Page extract:
_ _ _ _

So we have this Gospel of today, a Gospel that reminds us, that tells us, of that time
when St. Peter had this miraculous catch of fishes, so much so that he was afraid, and
everybody else with him were afraid. They saw it was a miracle, a miracle from Our Lord,
and they were afraid to be in the same boat than Our Lord, Almighty God. And this is a
normal reaction of the creature when faced with its Creator. When you read the bible,
you realize that every time God sends an angel on earth to interact, to send a message to
human beings, like to Abraham, Moses and all that, their reaction was fear. St. John, when
he recalls the Apocalypse, when he had that apparition of an angel, the angel was so above
the human nature that our human nature fears, almost as if the angel was God, and the angel
says "Don't fear, I am myself a servant of God, like you, a creature". So imagine what
it is to be in front of God himself! And this is why St. Peter and his companions, when
they realized that miracle, they feared. All of them. And Our Lord calmed them down and
said to St. Simon "Do not fear. Hence forward you will become a fisher of men."
And the relation was between that miraculous catch of normal fishes, and the miraculous
catch of fellow human beings. In both cases it is miraculous. To be able to preach and
to be able to have somebody convert and come to Christ, and to be brought into the boat
that is the Church - the Church is like a big fishing boat - is miraculous. It is not
by human means that we can achieve this. It is through supernatural means of the sacraments,
of prayer, of sacrifices. Those are giving men some graces, actual graces that will bring
them to the brink of conversion. The predication, the preaching is necessary. St. Paul says
that faith comes from hearing, "fides ex auditu". So there has to be somebody to preach, but
it is not the preacher himself who brings about the conversion of men. Even if he was
to prepare his sermon very diligently, with contemplation, with prayer, with study, and
he would write up the most beautiful sermon, it is not the sermon itself that will bring
about a conversion. It is the grace of Almighty God. The preacher will sow the seeds in the
souls, but what will make the seed grow and develop into fruition, conversion, that is
the grace of Almighty God. In other words: the Church, in her mission and in her means,
is supernatural. By our sacrifices, by our prayers, we pray to God to give grace to the
people for their conversion. We have to use all the other means, yes, but conversion is
something supernatural. And, therefore, for the Church it would be a mistake, a grave
mistake, a grave misunderstanding of her mission, to think she can bring about a conversion
of people by human means. The other point is that this big fishing boat
that is the Church is on the sea, like the sea on which St. Simon, Peter, was. The Fathers
of the Church say that the sea is an image of the world. The sea is always moving, like
the world is always changing. There is no stability in the world. There is stability
only in God. God does not change. The truth does not change. The means of salvation do
not change. But the world does. The sea has waves, and waves are dangerous, they can engulf
you, they can make a shipwreck out of your ship. They can drown you. The sea is dangerous,
the sea is full of creatures that are inimical to you. So therefore the Fathers of the Church
compare the world to the sea. The world is dangerous. The world is treacherous. The world
is not stable, it is changing. The world has many people working for the devil, knowingly
or unknowingly. People who set up temptations for us.

_ _ _ _

Supplied entries:
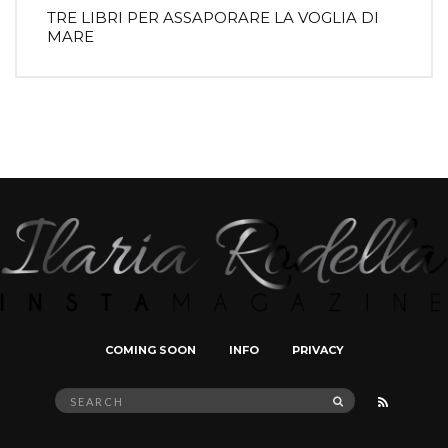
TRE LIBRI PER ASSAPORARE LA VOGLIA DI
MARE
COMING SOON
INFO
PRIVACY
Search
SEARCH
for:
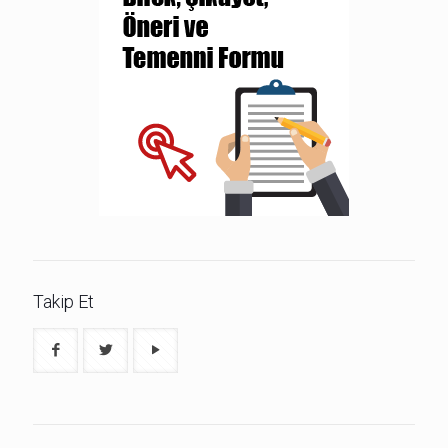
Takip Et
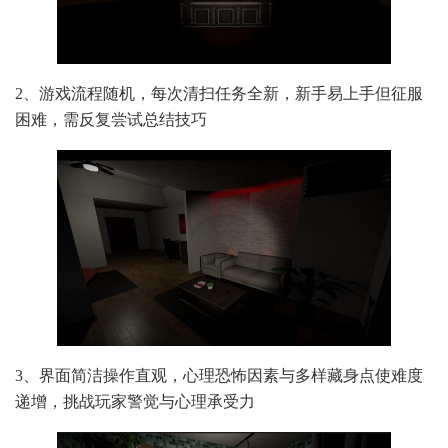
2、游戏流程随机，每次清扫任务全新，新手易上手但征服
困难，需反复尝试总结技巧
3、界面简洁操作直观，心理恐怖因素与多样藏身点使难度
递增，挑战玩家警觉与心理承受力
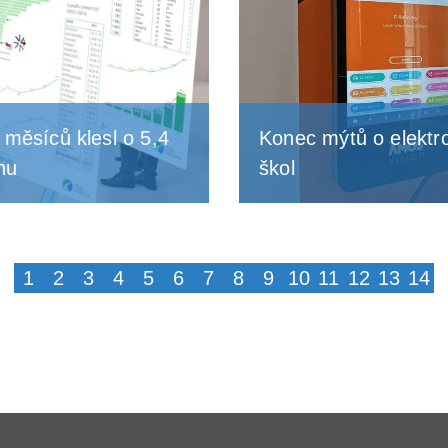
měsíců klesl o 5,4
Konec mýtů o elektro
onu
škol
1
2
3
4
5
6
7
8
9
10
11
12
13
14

_ _ _ _

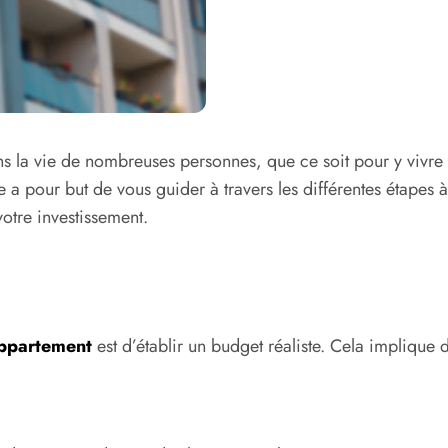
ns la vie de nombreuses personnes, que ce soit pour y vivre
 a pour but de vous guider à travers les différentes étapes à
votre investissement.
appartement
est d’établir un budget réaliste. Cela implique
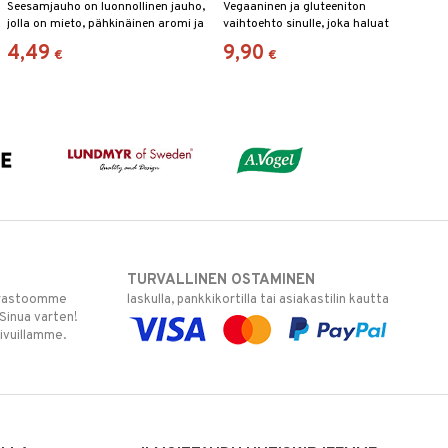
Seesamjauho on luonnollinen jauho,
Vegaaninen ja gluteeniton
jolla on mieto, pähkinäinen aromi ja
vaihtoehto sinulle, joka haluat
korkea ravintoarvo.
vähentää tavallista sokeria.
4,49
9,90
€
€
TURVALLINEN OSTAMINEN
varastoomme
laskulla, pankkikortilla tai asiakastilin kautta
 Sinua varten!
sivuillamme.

_ _ _ _

Assigned task 1:
What do the Fathers of the Church say the sea is an image of, according to the sermon?
Assigned task 2:
Please put the records from the line that contains "ns la vie de" through the line that contains "est d’établir un" into a Markdown table with the columns Number and Record line, one row per line and no blank lines.

Reply 1:
The world.

Reply 2:
| Number | Record line |
|---|---|
| 1 | ns la vie de nombreuses personnes, que ce soit pour y vivre |
| 2 |  a pour but de vous guider à travers les différentes étapes à |
| 3 | votre investissement. |
| 4 | appartement |
| 5 | est d’établir un budget réaliste. Cela implique |